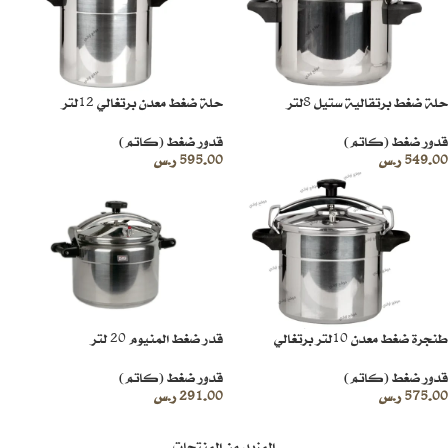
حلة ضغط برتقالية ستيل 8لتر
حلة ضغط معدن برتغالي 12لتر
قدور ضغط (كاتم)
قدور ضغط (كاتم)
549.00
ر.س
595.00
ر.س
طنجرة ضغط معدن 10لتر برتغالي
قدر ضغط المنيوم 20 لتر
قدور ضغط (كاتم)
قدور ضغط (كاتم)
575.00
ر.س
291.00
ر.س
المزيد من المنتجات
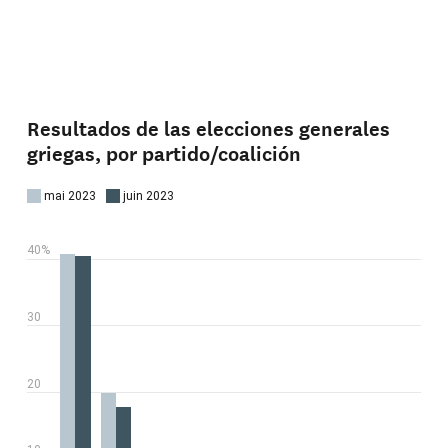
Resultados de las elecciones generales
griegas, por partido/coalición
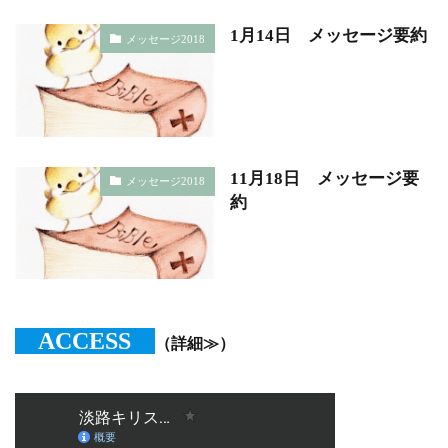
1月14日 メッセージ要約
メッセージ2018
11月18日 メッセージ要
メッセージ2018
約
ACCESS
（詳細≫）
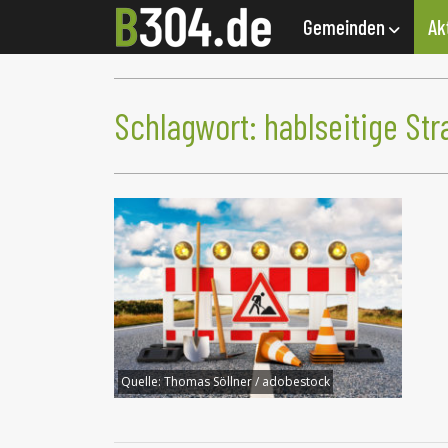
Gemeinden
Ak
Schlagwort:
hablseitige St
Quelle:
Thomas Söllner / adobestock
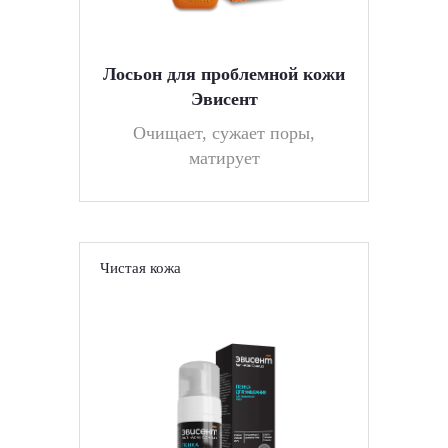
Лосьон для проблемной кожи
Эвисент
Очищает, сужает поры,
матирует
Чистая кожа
----------
— INSTRUCTIONS FOR THE TASK —
Please output all of the entries exactly as they appear, with no pictures.

— RESPONSE AREA —
حلة ضغط برتقالية ستيل 8لتر
حلة ضغط معدن برتغالي 12لتر
قدور ضغط (كاتم)
قدور ضغط (كاتم)
549.00
ر.س
595.00
ر.س
طنجرة ضغط معدن 10لتر برتغالي
قدر ضغط المنيوم 20 لتر
قدور ضغط (كاتم)
قدور ضغط (كاتم)
575.00
ر.س
291.00
ر.س
المزيد من المنتجات
Resultados de las elecciones generales
griegas, por partido/coalición
1月14日 メッセージ要約
メッセージ2018
11月18日 メッセージ要
メッセージ2018
約
ACCESS
（詳細≫）
Gemeinden
Ak
Schlagwort:
hablseitige St
Quelle:
Thomas Söllner / adobestock
Лосьон для проблемной кожи
Эвисент
Очищает, сужает поры,
матирует
Чистая кожа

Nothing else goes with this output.